EXERCISE GOAL
Extract the text of every item, reproducing each line without alteration and leaving the pictures out of your answer.

= = = = =

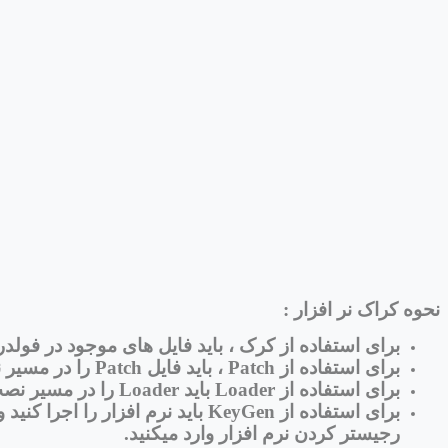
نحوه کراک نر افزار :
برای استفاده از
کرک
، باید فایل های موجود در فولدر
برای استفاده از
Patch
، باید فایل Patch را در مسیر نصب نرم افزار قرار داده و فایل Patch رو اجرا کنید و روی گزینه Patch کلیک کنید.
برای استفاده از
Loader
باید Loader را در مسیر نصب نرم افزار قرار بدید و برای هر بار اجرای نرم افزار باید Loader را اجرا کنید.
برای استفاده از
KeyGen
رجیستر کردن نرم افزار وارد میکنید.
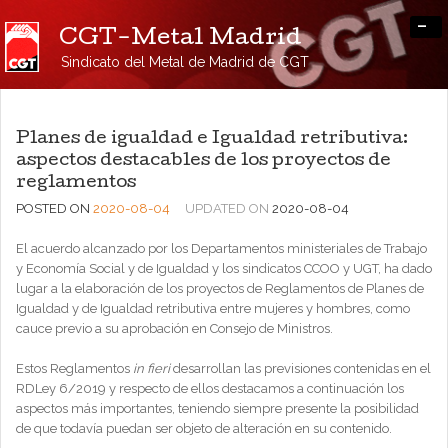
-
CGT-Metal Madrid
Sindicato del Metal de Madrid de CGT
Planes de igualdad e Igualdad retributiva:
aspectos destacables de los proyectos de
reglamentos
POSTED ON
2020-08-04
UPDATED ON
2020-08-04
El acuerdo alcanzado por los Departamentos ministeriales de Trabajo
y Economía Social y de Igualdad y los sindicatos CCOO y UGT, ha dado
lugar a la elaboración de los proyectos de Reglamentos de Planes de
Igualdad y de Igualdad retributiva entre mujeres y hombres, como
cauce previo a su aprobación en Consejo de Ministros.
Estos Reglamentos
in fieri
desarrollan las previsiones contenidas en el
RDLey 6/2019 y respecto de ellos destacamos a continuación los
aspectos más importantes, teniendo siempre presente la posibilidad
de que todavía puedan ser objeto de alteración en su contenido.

= = = = =

WRITTEN RESPONSE
نحوه کراک نر افزار :
برای استفاده از
کرک
، باید فایل های موجود در فولدر
برای استفاده از
Patch
، باید فایل Patch را در مسیر نصب نرم افزار قرار داده و فایل Patch رو اجرا کنید و روی گزینه Patch کلیک کنید.
برای استفاده از
Loader
باید Loader را در مسیر نصب نرم افزار قرار بدید و برای هر بار اجرای نرم افزار باید Loader را اجرا کنید.
برای استفاده از
KeyGen
رجیستر کردن نرم افزار وارد میکنید.
-
CGT-Metal Madrid
Sindicato del Metal de Madrid de CGT
Planes de igualdad e Igualdad retributiva:
aspectos destacables de los proyectos de
reglamentos
POSTED ON
2020-08-04
UPDATED ON
2020-08-04
El acuerdo alcanzado por los Departamentos ministeriales de Trabajo
y Economía Social y de Igualdad y los sindicatos CCOO y UGT, ha dado
lugar a la elaboración de los proyectos de Reglamentos de Planes de
Igualdad y de Igualdad retributiva entre mujeres y hombres, como
cauce previo a su aprobación en Consejo de Ministros.
Estos Reglamentos
in fieri
desarrollan las previsiones contenidas en el
RDLey 6/2019 y respecto de ellos destacamos a continuación los
aspectos más importantes, teniendo siempre presente la posibilidad
de que todavía puedan ser objeto de alteración en su contenido.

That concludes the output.